My parents had yet to meet when he broke the news of President John Fitzgerald Kennedy's assassination on Friday, November 22, 1963. The Apollo 11 lunar landing happened two years before my birth, and I was barely walking in the waning days of the Vietnam War.

When Walter Cronkite retired from his post as anchor of the CBS Evening News on March 6, 1981, I was admittedly more interested in baseball scores and being a nine year old kid than the hum-drum last broadcast of a silver-haired guy who talked really slow, let alone about things that I barely gave a second thought.

If only I knew then, what I know now.

I wrote a thesis on the Vietnam War in college, and you couldn't write about the war without reading about Walter Cronkite. When he declared that the war was unwinnable during the Tet Offensive in 1968, President Lyndon Johnson stated that if he lost the support of Cronkite, he'd lose the support of middle America.

When Walter Cronkite died yesterday at the age of 92, it was more than an iconic newscaster that passed away. He brought with him the integrity of the American media, and the trust that President Johnson knew was integral to any straw poll and public opinion.

Walter Cronkite was more than just a news anchor, he was the most trusted man in America. What strikes me most about his passing, is the people talking about how he made them feel. The emotions he stirred. The calm he portrayed. When he spoke, people listened. Trust was inherent in his tone. Nobody questioned a single word he ever said.

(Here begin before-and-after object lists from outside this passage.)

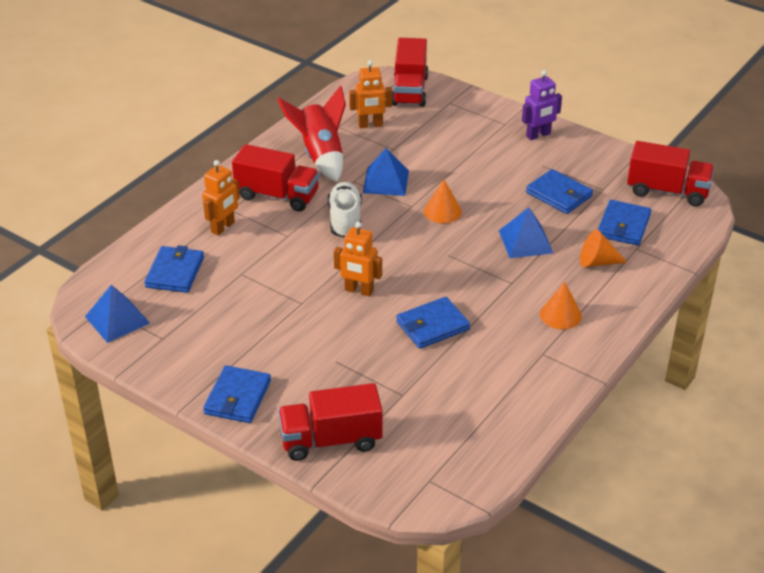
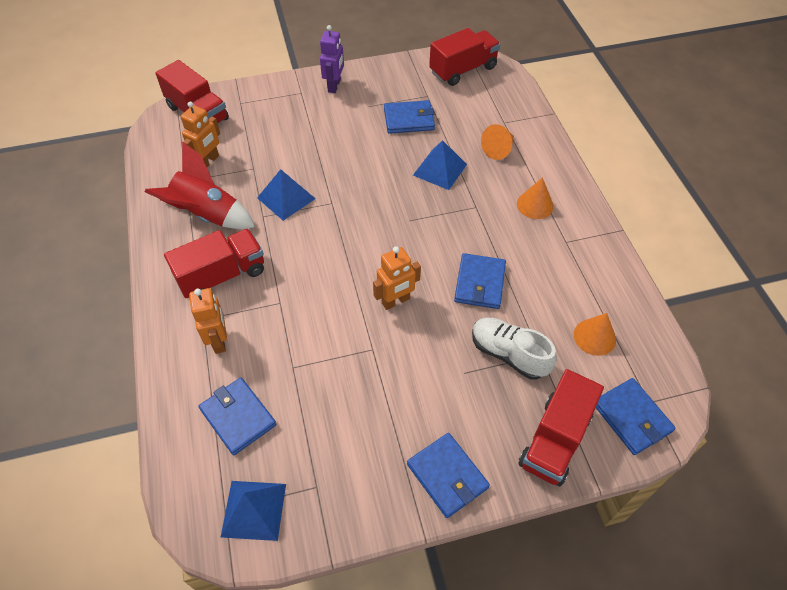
camera: 50 degrees left, 15 degrees up
white shoe [328,182,362,238] -> white shoe moved to [472,318,557,380]
orange cone [424,179,462,223] -> orange cone moved to [574,313,616,356]
blue wallet [598,200,651,246] -> blue wallet moved to [596,378,676,455]

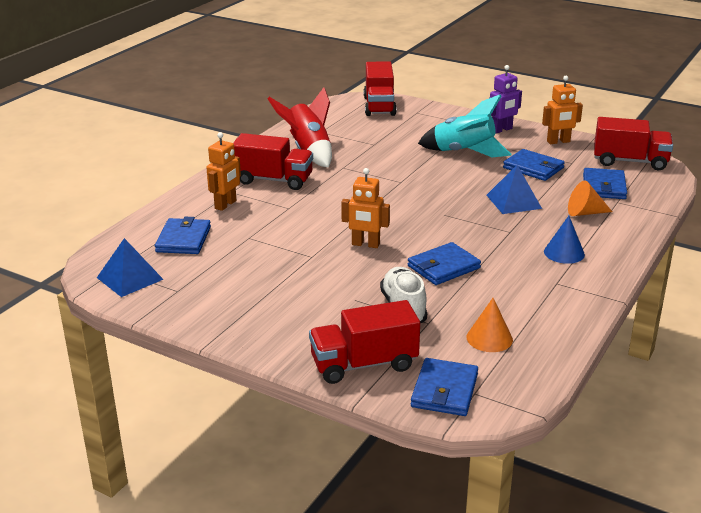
camera: 45 degrees right, 25 degrees down
orange robot [180,102,220,167] -> orange robot moved to [542,76,583,144]
blue pyramid [257,169,316,221] -> none
blue wallet [407,433,490,518] -> blue wallet moved to [583,168,627,199]
orange cone [517,177,554,219] -> blue cone [544,216,585,264]
none -> turquoise rocket [418,94,512,157]

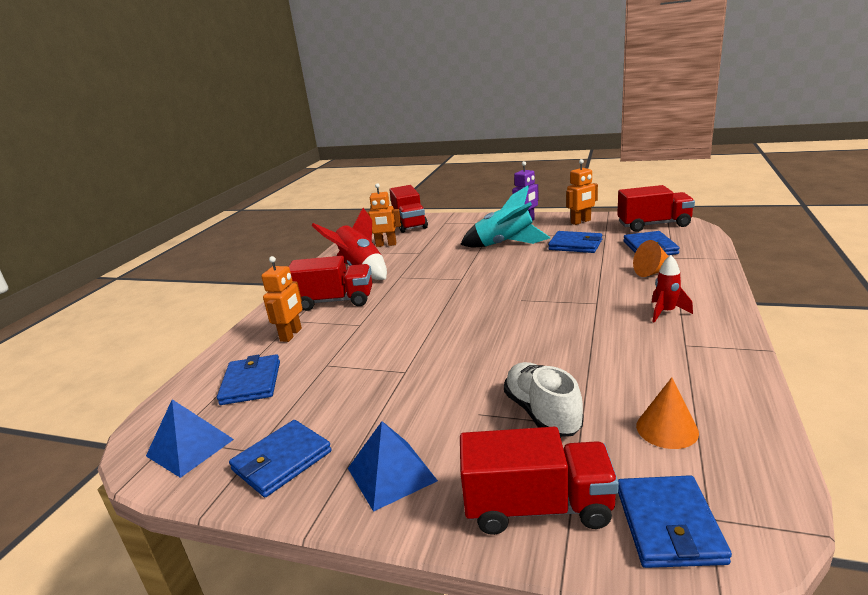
camera: 10 degrees left, 5 degrees down
red truck [309,300,420,384] -> red truck turned 150 degrees counterclockwise [460,427,619,535]
orange robot [341,168,390,248] -> orange robot moved to [367,183,401,247]
blue wallet [408,242,481,285] -> blue wallet moved to [229,420,332,497]
blue pyramid [487,165,542,214] -> blue pyramid moved to [348,421,438,512]
blue cone [544,216,585,264] -> red rocket [652,255,693,323]

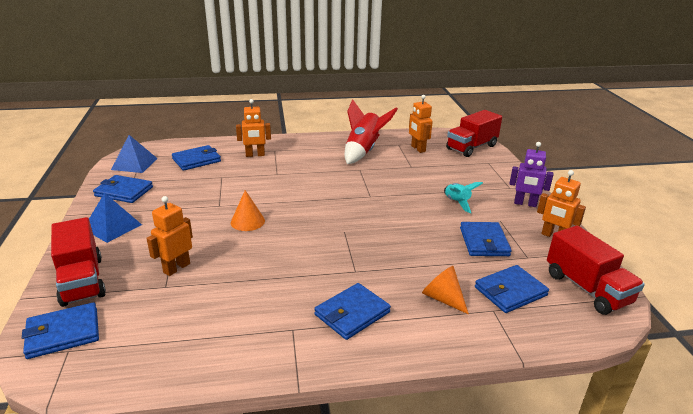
camera: 60 degrees right, 5 degrees up
red truck [289,256,372,311] -> none
turquoise rocket [460,185,550,247] -> turquoise rocket [444,182,483,213], size x0.55
white shoe [504,362,583,437] -> orange robot [146,196,193,276]
orange cone [636,377,699,449] -> orange cone moved to [231,190,265,231]
red rocket [652,255,693,323] -> blue wallet [314,283,391,340]

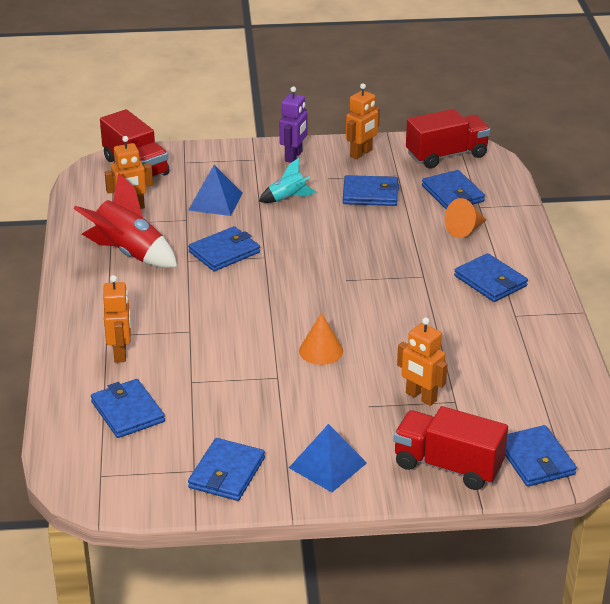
camera: 85 degrees left, 5 degrees up
red truck [51,217,106,307] -> red truck turned 135 degrees counterclockwise [393,406,508,490]
blue pyramid [111,135,158,173] -> blue pyramid moved to [188,165,243,216]
none -> blue wallet [188,226,260,271]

Today, we question everything.

In the modern age of infinite television channels and instant internet feeds, ratings are won by breaking news first and fastest, not articulately and accurately. It's not about being calm and composed, it's about creating hype. And it's not about sense and sensibility, it's about sensationalism.

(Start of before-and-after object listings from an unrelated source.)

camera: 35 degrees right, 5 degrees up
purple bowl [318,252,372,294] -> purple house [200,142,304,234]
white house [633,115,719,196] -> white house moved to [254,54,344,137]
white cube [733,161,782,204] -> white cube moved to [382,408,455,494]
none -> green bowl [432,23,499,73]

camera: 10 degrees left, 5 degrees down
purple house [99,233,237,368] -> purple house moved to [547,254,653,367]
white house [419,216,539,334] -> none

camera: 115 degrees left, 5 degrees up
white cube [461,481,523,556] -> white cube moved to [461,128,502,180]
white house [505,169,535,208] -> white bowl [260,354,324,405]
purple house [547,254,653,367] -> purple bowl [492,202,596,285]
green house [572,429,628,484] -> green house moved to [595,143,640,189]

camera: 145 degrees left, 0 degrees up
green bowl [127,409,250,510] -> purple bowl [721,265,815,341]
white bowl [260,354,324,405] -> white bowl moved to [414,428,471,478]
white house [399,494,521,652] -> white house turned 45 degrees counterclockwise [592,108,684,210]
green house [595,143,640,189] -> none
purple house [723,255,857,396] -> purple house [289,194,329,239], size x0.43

There used to be an air of finality to the news. Now we watch the news expecting it to change if we watch long enough. And if it doesn't change, we can just change the channel, where chances are good someone is reporting something else.

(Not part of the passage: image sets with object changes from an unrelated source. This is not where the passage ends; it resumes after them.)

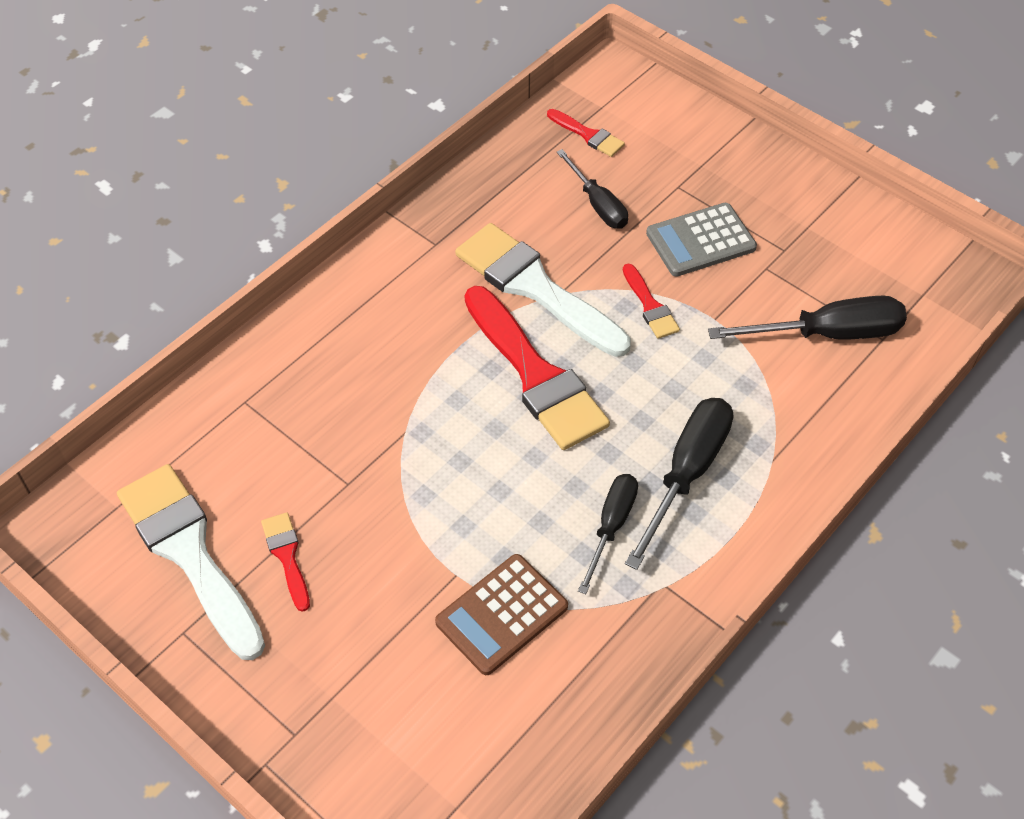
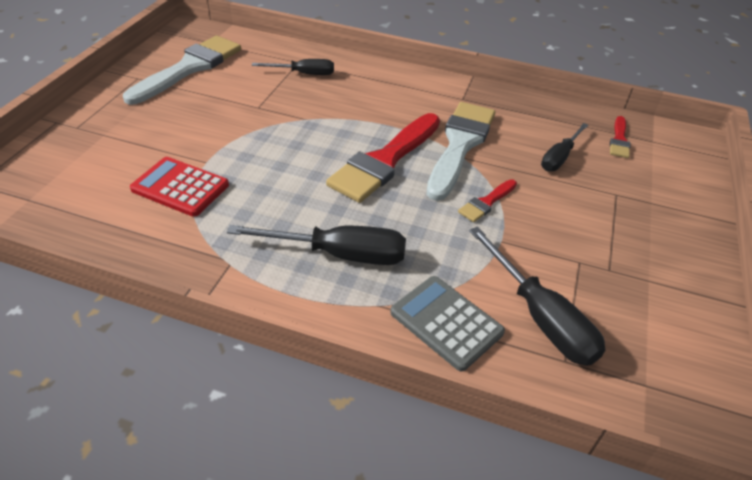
camera: 65 degrees right, 10 degrees down
red brush [261,512,310,612] -> none
brown calculator [435,554,568,675] -> red calculator [130,157,229,217]
black screwdriver [578,474,638,594] -> black screwdriver moved to [252,59,334,75]
grey calculator [646,203,757,277] -> grey calculator moved to [390,276,505,372]

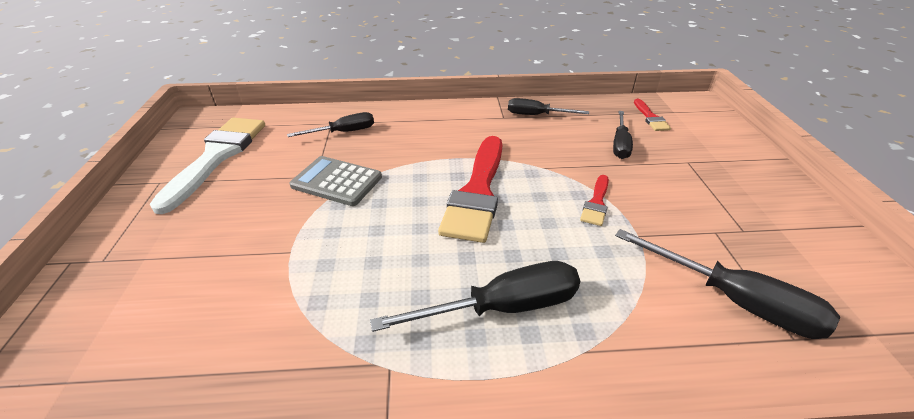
camera: 20 degrees left, 5 degrees down
red calculator [130,157,229,217] -> none
grey calculator [390,276,505,372] -> grey calculator moved to [289,156,382,206]
white brush [426,102,495,201] -> none
none -> black screwdriver [508,98,589,115]

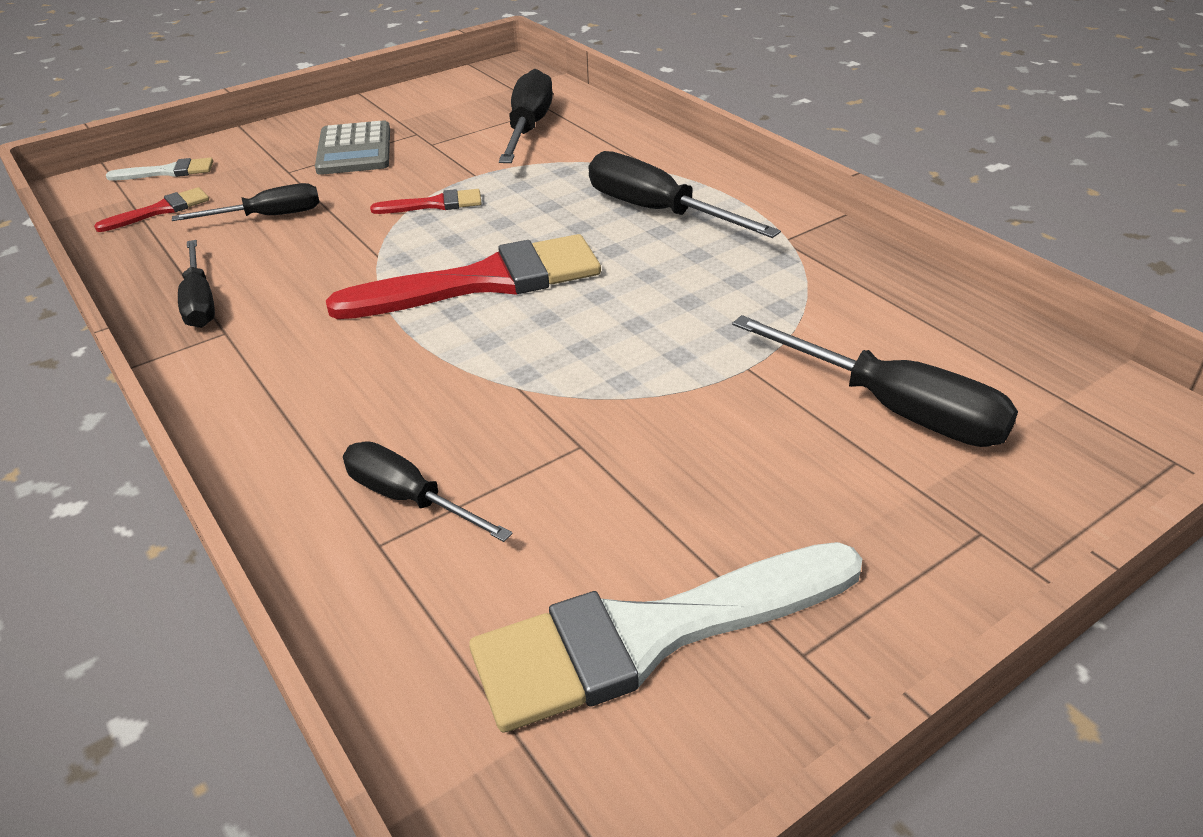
camera: 120 degrees left, 0 degrees up
grey calculator [289,156,382,206] -> grey calculator moved to [315,120,390,175]
none -> white brush [106,158,213,181]
none -> black screwdriver [732,315,1018,447]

In the quarter-century since Walter Cronkite's retirement, news has evolved from something that is broken with integrity and reported with an air of nobility, to something that is broken in pieces, and sent over the air with little more than a concern for ratings.

Long before America was addicted to Red Bull and Twitters, Walter Cronkite knew that slow was the way to go. While the average American speaks at a rate of approximately 165 words per minute, Cronkite paced his newscasts at 3/4 that speed. He understood that delivery had just as much impact on the news, as the news itself.

Walter Cronkite was distinguished by his finesse. Today's newscasters rely on little more than flair.

Yes, that's symptomatic of the world we live in. And that's exactly why the passing of Walter Cronkite represents so much more than the loss of a television news anchor.

It is the end of an era in American journalism.